1. Lana Del Rey: I recently read an article that was a plea for everyone to stop talking about Lana Del Rey, an article that I whole-heartedly agree with in theory, but can’t seem to follow in practice. In fact, the article incited me to revisit Lana Del Rey and promptly continue to listen to her music nonstop. I’m undeniably seduced by her tacky ghetto earrings and corny varsity jackets and supposedly collagen-enhanced lips. And her sexy, deep voice that shattered windows on SNL in 2012. And her quintessential American-culture references and vintage-indie-music-video-montages that have apparently been around long before her. Her allegedly manufactured gimmicks have won me over. Shamelessly.
2. Scarlett Johansson: I will always hold true to my belief that she’s a very talented actress. I saw her for the first time as a preteen in The Horse Whisperer, where she gracefully matched Robert Redford’s emotion and intensity. She gave an equally honest and convincing performance in Ghost World and Lost in Translation. But I suffered through The Island and The Nanny Diaries shortly after. I also had mixed feelings about her role in Justin Timberlake’s “What Goes Around Comes Around” music video, where the storyline was alarmingly bland, but I still couldn’t tear myself away from the explosions and Scarlett’s lips.
3. Zooey Deschanel: I’ve watched 500 Days of Summer approximately 500 times. In fact, I left the movie with an entirely wrong message. I was in denial, praying for the sequel (500 days of “fall”-ing back in love) that would bring Tom and Summer together. Zooey was like a fun, cute, indie Katy Perry counterpart who was so much more interesting (replace cupcake breasts and candy cane-printed underwear with retro bangs and frilly, pastel-coloured sundresses). But then came New Girl and she reached her cultural saturation point.

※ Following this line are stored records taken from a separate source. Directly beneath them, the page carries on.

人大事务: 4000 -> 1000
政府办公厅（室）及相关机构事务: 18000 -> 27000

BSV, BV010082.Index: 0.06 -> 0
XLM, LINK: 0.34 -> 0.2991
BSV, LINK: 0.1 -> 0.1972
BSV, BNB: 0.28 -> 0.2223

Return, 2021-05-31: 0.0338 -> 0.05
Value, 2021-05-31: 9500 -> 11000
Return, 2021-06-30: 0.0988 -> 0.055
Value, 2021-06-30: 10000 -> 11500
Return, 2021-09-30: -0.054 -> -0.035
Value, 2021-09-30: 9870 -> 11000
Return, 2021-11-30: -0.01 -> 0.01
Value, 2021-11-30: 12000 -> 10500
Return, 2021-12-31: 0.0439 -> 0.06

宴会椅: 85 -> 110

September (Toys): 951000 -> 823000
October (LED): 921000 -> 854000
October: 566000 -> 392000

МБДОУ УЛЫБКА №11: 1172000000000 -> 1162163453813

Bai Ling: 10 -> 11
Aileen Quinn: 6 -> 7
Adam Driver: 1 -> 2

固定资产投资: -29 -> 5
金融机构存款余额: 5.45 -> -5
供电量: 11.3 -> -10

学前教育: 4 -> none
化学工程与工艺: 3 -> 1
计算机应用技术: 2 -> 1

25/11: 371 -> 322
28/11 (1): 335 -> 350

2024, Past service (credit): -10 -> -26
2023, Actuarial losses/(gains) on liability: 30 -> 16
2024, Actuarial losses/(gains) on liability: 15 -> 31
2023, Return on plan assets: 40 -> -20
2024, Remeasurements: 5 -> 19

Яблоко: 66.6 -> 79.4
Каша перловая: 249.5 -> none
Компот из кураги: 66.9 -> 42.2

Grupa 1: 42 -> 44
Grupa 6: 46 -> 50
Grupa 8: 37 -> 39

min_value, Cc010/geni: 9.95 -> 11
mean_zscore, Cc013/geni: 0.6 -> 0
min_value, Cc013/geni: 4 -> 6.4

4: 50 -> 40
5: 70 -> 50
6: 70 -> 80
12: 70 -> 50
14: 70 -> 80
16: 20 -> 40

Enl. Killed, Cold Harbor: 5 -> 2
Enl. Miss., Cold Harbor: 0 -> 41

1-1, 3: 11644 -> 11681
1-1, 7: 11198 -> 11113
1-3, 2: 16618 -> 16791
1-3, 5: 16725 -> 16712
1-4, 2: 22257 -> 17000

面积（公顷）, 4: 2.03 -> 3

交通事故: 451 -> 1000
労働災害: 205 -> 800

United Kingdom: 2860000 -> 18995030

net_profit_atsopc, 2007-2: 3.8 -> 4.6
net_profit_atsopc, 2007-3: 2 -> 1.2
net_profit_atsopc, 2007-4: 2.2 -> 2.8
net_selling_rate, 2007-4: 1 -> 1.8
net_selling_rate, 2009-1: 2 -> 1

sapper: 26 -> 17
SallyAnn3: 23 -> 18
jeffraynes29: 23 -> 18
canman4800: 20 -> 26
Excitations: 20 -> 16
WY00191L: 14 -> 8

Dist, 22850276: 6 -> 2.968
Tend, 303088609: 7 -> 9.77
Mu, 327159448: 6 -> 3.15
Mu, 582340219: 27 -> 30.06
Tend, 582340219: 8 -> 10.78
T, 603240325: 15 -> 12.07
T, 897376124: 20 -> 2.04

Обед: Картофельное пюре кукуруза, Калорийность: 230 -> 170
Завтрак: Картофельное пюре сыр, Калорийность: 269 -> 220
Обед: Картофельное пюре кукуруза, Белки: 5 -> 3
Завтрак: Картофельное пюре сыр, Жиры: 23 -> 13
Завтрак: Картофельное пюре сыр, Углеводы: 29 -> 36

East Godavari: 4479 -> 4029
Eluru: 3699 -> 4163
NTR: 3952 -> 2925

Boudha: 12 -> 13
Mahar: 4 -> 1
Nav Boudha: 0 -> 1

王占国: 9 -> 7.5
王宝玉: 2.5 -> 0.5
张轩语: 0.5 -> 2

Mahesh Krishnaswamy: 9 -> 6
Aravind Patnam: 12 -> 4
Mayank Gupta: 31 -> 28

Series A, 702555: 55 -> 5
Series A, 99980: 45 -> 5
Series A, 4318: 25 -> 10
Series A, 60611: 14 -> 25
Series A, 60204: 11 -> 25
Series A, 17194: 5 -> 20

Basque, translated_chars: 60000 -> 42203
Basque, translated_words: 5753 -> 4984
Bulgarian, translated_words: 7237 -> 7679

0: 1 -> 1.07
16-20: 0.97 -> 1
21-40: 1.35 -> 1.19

4. Taylor Swift: Where to begin with this country-pop recently turned rocker-chick? She switches from American Girl in Paris to Red-Dress-Vixen to Dirty-Hair-Punky-Girl-Person-Thing. Ninety-nine per cent of her songs are about boys, Romeos, chasing after boys, boys who she knows are trouble, boys who belong with her, boys she’s never getting back together with, boys with the same name as her, and the list goes on. But I downloaded the entire Red album and played it on repeat for several days. Even as I write this, I feel the inexplicable compulsion to belt out singing, “I don’t know about you but I feel twenty-two-ooh.” And what’s more is that I’m not twenty-two nor do I feel twenty-too (ooh).
5. Diablo Cody: First came Juno, then came Jennifer’s Body. The former won several important awards and the latter I watched through as many YouTube clips I could find, cringing all the while but somehow enjoying the way it filled a hole in my chest that is constantly yearning for bad high school horror films.
6. Jennifer Lawrence: Oops, wrong list. She goes on my “world’s most awesome people list.” Who can resist her self-deprecating humour and unassuming beauty? Not me, not Peeta, not Bradley Cooper, not anyone.
There is an identifiable pattern to my list. These are all individuals that I find stale and superficial, but, embarrassingly, that I can’t quite seem to shake off. Pop culture: 1, Bahar: 0.